Deputy police chief Roger Chaffin said the woman’s suite was partially below-grade, making it easier for the water to pour in.

“I couldn’t even speculate as to how she became overcome by the water, just to say that the victim was overcome by water and drowned,” he said.

Chaffin said police were at the woman’s door last Thursday night to tell her about a mandatory evacuation and she said she would be leaving. He said the woman didn’t have mobility issues and there were no indications that she needed help.

Her body was found Sunday by friend who went to check on her.

Earlier reports suggested the woman stayed because she didn’t want to leave her cat.

To the west of the city, the Trans-Canada Highway was reopened to public traffic Wednesday afternoon for the first time since flooding forced its closure last Thursday.

Alberta Transportation said one lane in each direction was open on the four-lane highway and speed limits have been reduced to 60 kilometres an hour.

Campers making plans for the upcoming long weekend were being warned to stay out of backcountry spots damaged by flooding.
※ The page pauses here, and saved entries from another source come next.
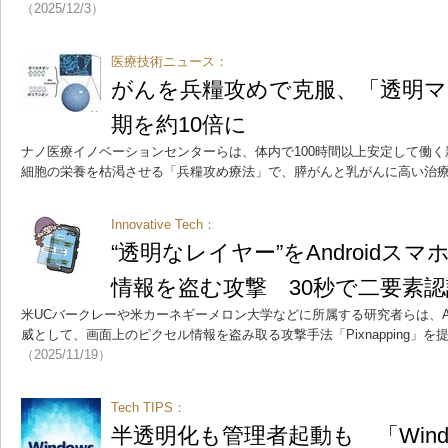
（2025/12/3）
医療技術ニュース：
がんを兵糧攻めで克服、「透明マ
期を約10倍に
ナノ医療イノベーションセンターらは、体内で100時間以上安定して働
細胞の栄養を枯渇させる「兵糧攻め療法」で、膵がんと乳がんに高い治
Innovative Tech：
“透明なレイヤー”をAndroidス
情報を盗む攻撃 30秒で二要素
米UCバークレーや米カーネギーメロン大学などに所属する研究者らは、An
威として、画面上のピクセル情報を盗み取る攻撃手法「Pixnapping」
（2025/11/19）
Tech TIPS：
半透明化も管理者起動も 「Win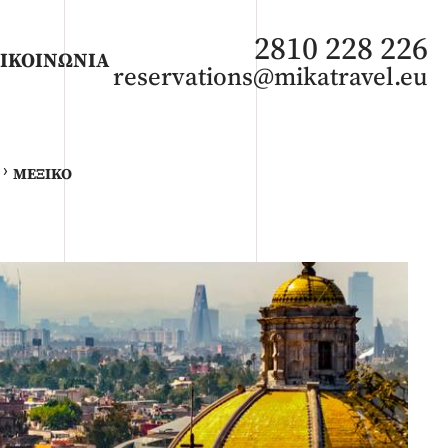
2810 228 226
ΙΚΟΙΝΩΝΙΑ
reservations@mikatravel.eu
›
ΜΕΞΙΚΌ
ΑΦΡΙΚΗ
Άνοιξη 2027
Καλοκαίρι 2026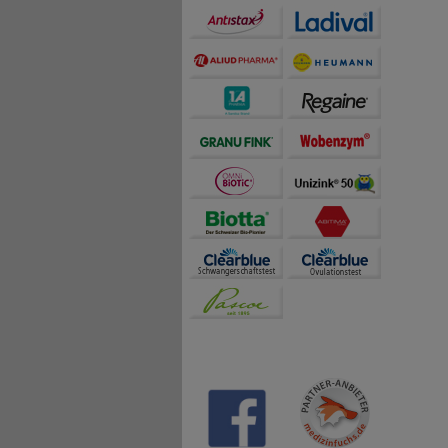
genügt 
eine Ka
Zwar tr
nur circ
von 12 
sollte w
bedingte
Bei den
medizin
Menge s
Beipack
Lagern 
Mindest
Die Inha
Um das 
licher M
• Hirsee
es mögl
gewinne
• Vitam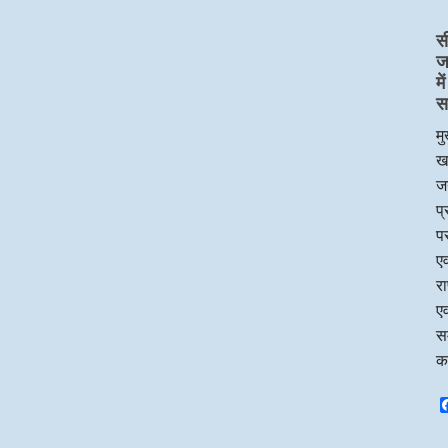
स
ज
म
स
मु
ख
जन
प
पर
एव
र
एव
सम
क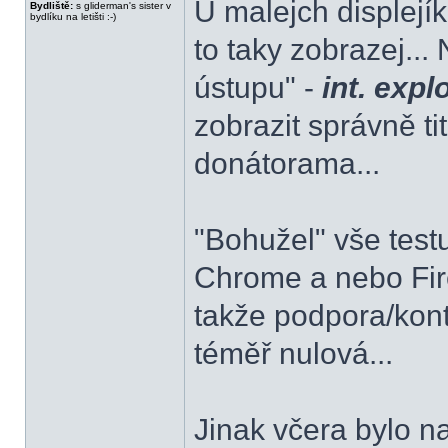
U malejch displejík
Bydliště:
s gliderman's sister v
bydlíku na letišti :-)
to taky zobrazej...
ústupu" -
int. expl
zobrazit správně ti
donátorama...
"Bohužel" vše test
Chrome a nebo Fi
takže podpora/kont
téměř nulová...
Jinak včera bylo 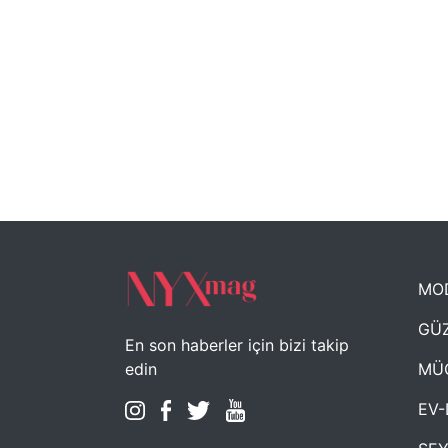
MO
GÜZ
En son haberler için bizi takip
MÜ
edin
EV-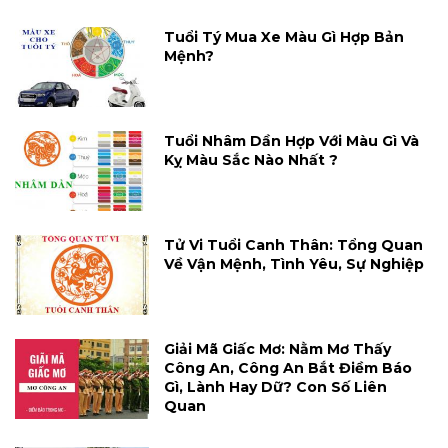
Tuổi Tý Mua Xe Màu Gì Hợp Bản
Mệnh?
Tuổi Nhâm Dần Hợp Với Màu Gì Và
Kỵ Màu Sắc Nào Nhất ?
Tử Vi Tuổi Canh Thân: Tổng Quan
Về Vận Mệnh, Tình Yêu, Sự Nghiệp
Giải Mã Giấc Mơ: Nằm Mơ Thấy
Công An, Công An Bắt Điềm Báo
Gì, Lành Hay Dữ? Con Số Liên
Quan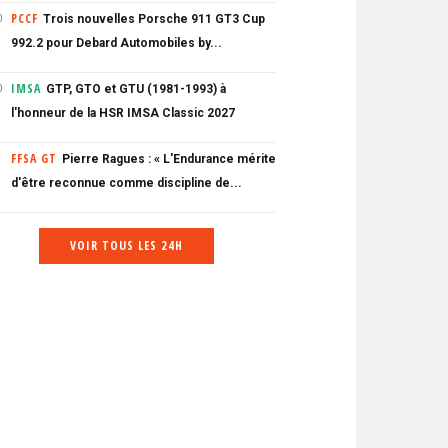
PCCF
Trois nouvelles Porsche 911 GT3 Cup
0
992.2 pour Debard Automobiles by...
IMSA
GTP, GTO et GTU (1981-1993) à
0
l'honneur de la HSR IMSA Classic 2027
FFSA GT
Pierre Ragues : « L'Endurance mérite
d'être reconnue comme discipline de...
VOIR TOUS LES 24H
“It’s important for people to check and make sure that the campgrounds that they intend to go to are still open,” advised Dave Galea of Alberta Emergency Management.

“Many have been closed as a result of the flooding situation.”

Galea urged people to heed posted closures.

“People should obey the closing signs. When a park is closed, it’s closed for reasons of safety.”

He pointed out that in Kananaskis Country, a popular recreational area west of Calgary, more than 1,200 campers had to be moved after flooding began last week.

He also issued a stern warning to boaters tempted by flood-swollen rivers.

“They put their lives at risk for the thrill of being on fast water,” he said. “It puts the first responders at risk who are going to have to rescue them when things go bad.

“The first responders are busy enough dealing with the aftermath of the flooding and shouldn’t have to worry about stupidity.”